Essentially, the Government has delivered a mid‐term Budget which pulls existing policy levers. The results of this fine‐tuning are awaited.

The key tax measures in Budget 2016 were revealed:

  • Reform of the provisional tax regime – removal of use of money interest for the first two provisional tax instalments, extending the safe harbour threshold from $50k to $60k and the introduction of a new “accounting income method” that will allow taxpayers with a turnover of less the $5m to use their accounts to calculate and pay provisional tax monthly or two-monthly.
  • Overhaul of the rules for schedular withholding payments – giving contractors the option of choosing their own withholding rate (while having a minimum 10% rate for resident contractors and 15% for non-resident contractors), bringing labour-hire firms within the net for withholding payments and bringing in a volunatry option for contractors not currently covered by the schedular withholding rules.
  • Removal of late payment penalty – the current 1% monthly incremental late payment penalty will be phased out in a staggered approach.
  • Greater transparency – tax debt in serious cases will be disclosed to credit reporting agencies and Inland Revenue will share information with the Registrar of Companies in cases where a serious offence has been (or will be) committed.

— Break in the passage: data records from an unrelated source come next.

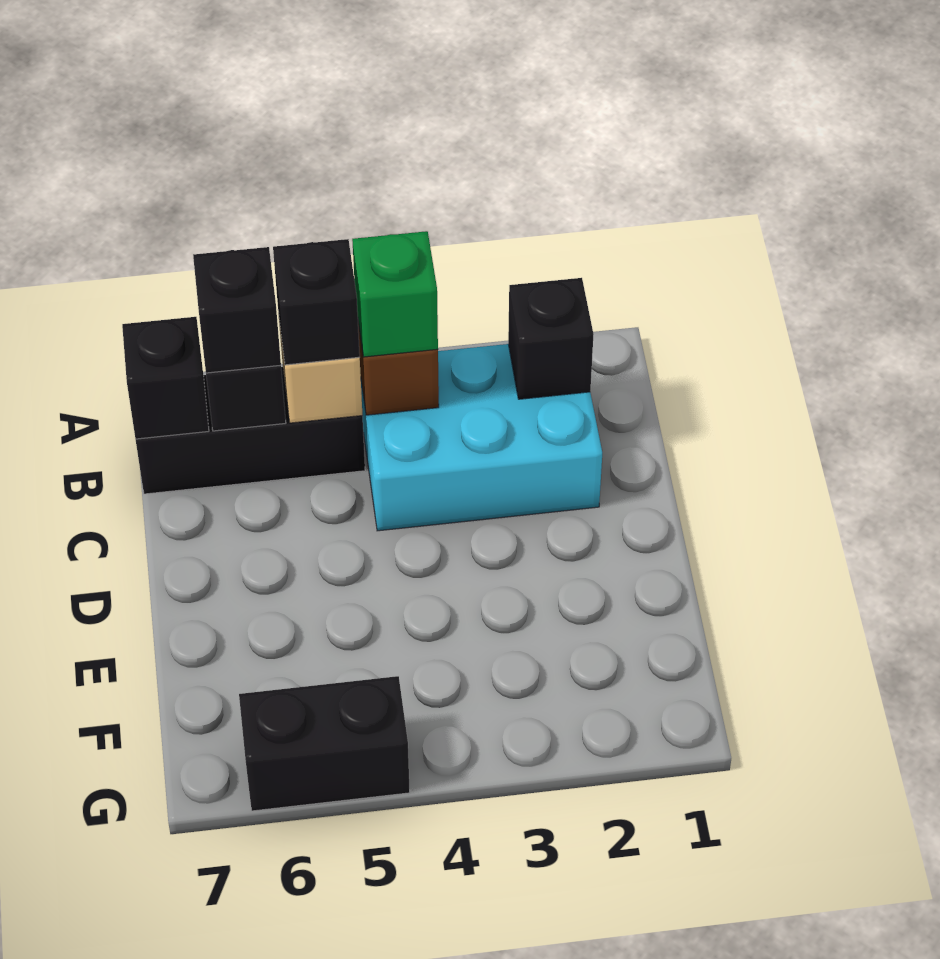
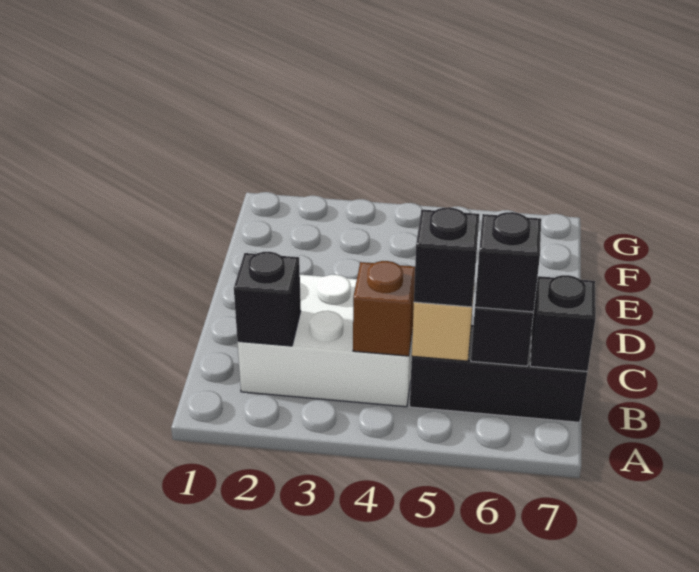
cyan 2x3 brick [361,344,602,531] -> white 2x3 brick [237,275,413,407]
green 1x1 brick [352,231,438,357] -> none
black 1x2 brick [239,676,410,811] -> none

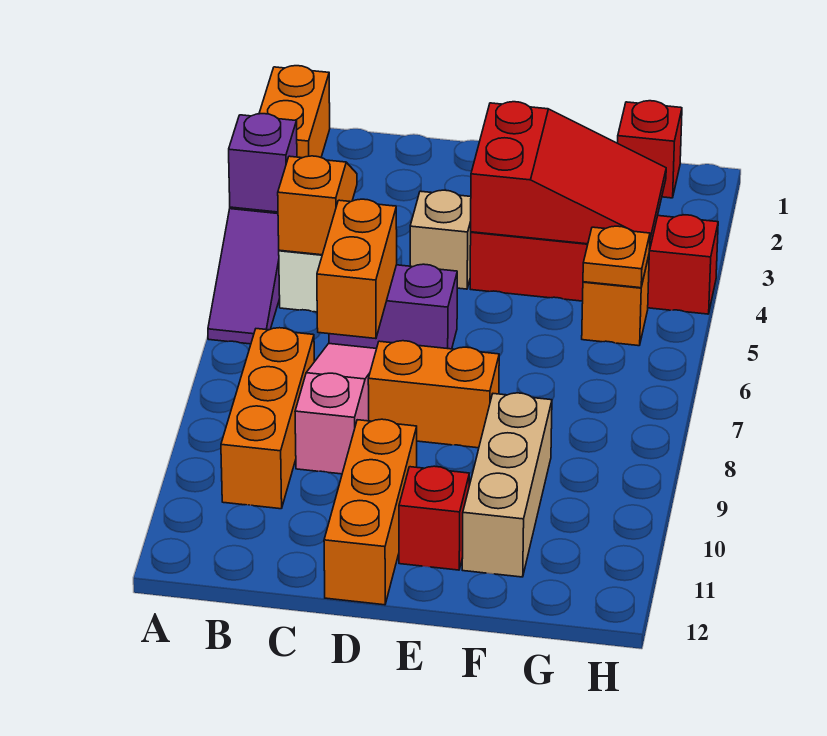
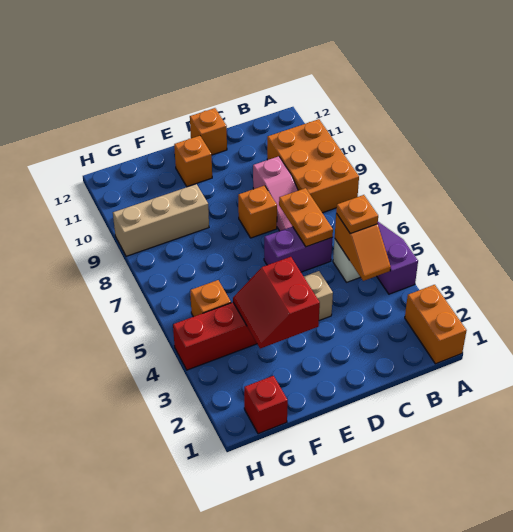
purple 1x1 brick [229,114,297,212] -> none
orange 1x3 brick [221,328,314,509] -> orange 2x3 brick [267,119,359,213]
orange 1x2 brick [317,199,397,339] -> orange 1x2 plate [279,188,333,247]
orange 1x2 brick [368,341,499,448] -> orange 1x1 brick [238,186,277,238]
orange 1x3 brick [324,419,417,605] -> orange 1x1 brick [190,108,227,155]
red 2x3 slope [471,102,666,250] -> red 2x2 slope [233,257,320,349]
red 1x1 brick [399,466,469,570] -> orange 1x1 brick [174,136,212,187]
tan 1x3 brick [462,393,552,577] -> tan 1x3 brick turned to [113,184,209,256]
orange 1x1 plate [583,226,650,288] -> orange 1x1 plate moved to [336,195,378,233]

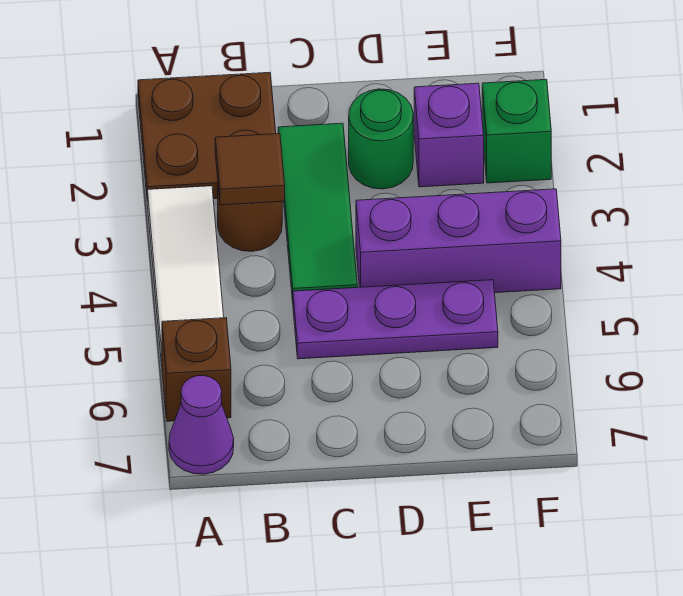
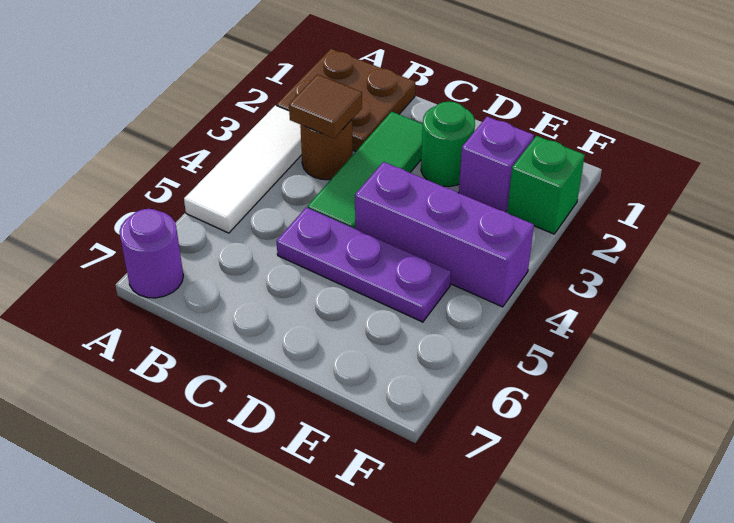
brown 1x1 brick [162,318,231,421] -> none
purple 1x1 cone [169,375,234,474] -> purple 1x1 round brick [120,209,183,298]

The Finance Minister also referred to NZ’s recent signing of an international agreement that increases information sharing between the revenue authorities of 39 countries, the current “John Shewan” review of NZ’s foreign trust regime and the continuing work to address tax avoidance issues that NZ is carrying out as an OECD member.

In terms of capital spening, the Budget allocates $857m for Inland Revenue’s new tax administration system.